*** Exercise data
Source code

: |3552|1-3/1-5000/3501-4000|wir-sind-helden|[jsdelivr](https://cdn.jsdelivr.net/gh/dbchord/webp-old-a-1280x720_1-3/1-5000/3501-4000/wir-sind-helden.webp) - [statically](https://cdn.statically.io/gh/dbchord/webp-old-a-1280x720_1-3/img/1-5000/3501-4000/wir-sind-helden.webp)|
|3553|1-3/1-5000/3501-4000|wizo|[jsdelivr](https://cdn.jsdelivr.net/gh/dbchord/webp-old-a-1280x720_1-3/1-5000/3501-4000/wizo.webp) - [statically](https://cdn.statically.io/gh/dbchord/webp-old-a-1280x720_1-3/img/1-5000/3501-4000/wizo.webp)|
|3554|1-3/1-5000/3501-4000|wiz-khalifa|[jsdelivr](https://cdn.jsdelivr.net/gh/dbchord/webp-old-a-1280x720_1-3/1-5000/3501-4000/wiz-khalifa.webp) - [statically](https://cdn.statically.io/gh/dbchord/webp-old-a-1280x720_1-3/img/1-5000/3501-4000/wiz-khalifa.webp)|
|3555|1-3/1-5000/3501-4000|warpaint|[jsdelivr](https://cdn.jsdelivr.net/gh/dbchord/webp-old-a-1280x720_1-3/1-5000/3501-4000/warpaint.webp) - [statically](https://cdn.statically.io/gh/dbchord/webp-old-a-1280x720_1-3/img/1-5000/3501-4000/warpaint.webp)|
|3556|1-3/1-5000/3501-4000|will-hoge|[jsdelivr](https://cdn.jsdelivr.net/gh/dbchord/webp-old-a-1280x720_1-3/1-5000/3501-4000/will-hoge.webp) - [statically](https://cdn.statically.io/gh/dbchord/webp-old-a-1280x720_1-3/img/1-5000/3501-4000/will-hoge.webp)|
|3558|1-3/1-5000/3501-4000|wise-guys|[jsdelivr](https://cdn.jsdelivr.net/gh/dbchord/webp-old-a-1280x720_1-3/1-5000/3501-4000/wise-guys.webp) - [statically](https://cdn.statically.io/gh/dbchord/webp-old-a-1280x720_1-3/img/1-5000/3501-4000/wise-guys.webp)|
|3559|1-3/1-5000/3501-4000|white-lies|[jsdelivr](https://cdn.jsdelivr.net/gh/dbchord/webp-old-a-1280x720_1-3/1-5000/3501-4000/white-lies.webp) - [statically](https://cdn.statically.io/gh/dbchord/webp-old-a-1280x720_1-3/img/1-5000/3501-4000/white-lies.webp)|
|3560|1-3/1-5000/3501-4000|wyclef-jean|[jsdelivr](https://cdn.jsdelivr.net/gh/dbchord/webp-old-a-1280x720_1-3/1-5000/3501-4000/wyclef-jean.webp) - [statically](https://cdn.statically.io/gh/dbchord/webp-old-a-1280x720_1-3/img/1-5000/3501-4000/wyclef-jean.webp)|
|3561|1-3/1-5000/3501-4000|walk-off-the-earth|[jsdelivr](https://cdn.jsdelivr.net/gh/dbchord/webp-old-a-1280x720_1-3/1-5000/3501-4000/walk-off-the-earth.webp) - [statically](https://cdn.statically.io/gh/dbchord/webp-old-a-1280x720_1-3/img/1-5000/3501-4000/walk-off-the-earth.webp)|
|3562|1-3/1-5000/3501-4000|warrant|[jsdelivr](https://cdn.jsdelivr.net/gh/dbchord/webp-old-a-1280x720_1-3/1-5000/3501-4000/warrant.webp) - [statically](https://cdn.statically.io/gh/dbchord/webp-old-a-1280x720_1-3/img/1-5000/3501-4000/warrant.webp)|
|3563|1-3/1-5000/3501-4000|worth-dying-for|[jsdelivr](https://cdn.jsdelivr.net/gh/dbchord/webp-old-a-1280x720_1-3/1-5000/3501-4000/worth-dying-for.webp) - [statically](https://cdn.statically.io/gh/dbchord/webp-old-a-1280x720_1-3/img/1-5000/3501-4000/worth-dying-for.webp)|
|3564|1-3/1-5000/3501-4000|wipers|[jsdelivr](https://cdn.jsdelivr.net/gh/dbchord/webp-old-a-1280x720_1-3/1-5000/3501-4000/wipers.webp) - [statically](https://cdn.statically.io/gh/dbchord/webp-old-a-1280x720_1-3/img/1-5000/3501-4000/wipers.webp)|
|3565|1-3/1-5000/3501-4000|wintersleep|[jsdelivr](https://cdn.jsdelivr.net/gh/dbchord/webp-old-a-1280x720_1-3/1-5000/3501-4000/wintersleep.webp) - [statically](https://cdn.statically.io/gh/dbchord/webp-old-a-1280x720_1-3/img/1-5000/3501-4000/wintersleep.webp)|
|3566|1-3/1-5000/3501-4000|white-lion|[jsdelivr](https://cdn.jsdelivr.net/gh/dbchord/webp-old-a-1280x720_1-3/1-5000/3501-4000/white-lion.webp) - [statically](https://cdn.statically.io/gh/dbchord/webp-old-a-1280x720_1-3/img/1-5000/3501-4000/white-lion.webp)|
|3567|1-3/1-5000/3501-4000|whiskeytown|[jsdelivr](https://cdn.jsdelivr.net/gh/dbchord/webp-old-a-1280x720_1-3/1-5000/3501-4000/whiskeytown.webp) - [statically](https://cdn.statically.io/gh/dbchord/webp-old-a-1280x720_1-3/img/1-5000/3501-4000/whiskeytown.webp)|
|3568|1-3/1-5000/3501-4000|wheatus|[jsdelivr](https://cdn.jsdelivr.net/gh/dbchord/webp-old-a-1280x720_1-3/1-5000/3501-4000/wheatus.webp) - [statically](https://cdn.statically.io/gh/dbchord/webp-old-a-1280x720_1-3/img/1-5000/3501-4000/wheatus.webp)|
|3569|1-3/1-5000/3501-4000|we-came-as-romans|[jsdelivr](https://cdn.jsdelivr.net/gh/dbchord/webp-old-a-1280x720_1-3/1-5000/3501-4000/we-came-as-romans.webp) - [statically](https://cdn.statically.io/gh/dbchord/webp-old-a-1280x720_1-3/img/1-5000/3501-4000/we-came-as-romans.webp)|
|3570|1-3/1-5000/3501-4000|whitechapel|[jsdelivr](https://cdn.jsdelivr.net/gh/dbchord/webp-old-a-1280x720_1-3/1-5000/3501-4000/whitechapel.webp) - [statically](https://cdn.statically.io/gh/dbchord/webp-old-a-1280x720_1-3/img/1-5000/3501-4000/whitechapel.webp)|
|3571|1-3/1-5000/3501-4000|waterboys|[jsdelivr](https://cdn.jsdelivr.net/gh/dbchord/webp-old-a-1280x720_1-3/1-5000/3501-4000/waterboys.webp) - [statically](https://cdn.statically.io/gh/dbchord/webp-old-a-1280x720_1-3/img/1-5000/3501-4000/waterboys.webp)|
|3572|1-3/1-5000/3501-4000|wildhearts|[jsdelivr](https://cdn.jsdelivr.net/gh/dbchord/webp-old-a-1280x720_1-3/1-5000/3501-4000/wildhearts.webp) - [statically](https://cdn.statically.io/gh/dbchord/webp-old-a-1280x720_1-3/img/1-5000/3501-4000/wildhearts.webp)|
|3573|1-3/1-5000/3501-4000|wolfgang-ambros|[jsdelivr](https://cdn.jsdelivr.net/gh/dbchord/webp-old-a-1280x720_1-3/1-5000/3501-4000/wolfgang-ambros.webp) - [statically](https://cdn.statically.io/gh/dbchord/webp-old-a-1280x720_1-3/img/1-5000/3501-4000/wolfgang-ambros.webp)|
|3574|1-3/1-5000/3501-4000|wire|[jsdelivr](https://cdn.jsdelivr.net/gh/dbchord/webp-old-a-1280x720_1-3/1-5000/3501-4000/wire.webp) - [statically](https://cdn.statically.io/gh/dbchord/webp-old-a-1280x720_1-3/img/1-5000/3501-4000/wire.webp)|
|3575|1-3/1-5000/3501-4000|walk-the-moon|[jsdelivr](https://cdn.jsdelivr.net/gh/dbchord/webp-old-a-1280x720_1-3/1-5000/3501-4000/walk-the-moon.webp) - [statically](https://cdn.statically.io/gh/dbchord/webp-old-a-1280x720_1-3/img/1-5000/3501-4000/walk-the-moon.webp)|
******
§ **Task**
Please report every line in the entries above that holds the string "walk".

§ **Expected answer**
|3561|1-3/1-5000/3501-4000|walk-off-the-earth|[jsdelivr](https://cdn.jsdelivr.net/gh/dbchord/webp-old-a-1280x720_1-3/1-5000/3501-4000/walk-off-the-earth.webp) - [statically](https://cdn.statically.io/gh/dbchord/webp-old-a-1280x720_1-3/img/1-5000/3501-4000/walk-off-the-earth.webp)|
|3575|1-3/1-5000/3501-4000|walk-the-moon|[jsdelivr](https://cdn.jsdelivr.net/gh/dbchord/webp-old-a-1280x720_1-3/1-5000/3501-4000/walk-the-moon.webp) - [statically](https://cdn.statically.io/gh/dbchord/webp-old-a-1280x720_1-3/img/1-5000/3501-4000/walk-the-moon.webp)|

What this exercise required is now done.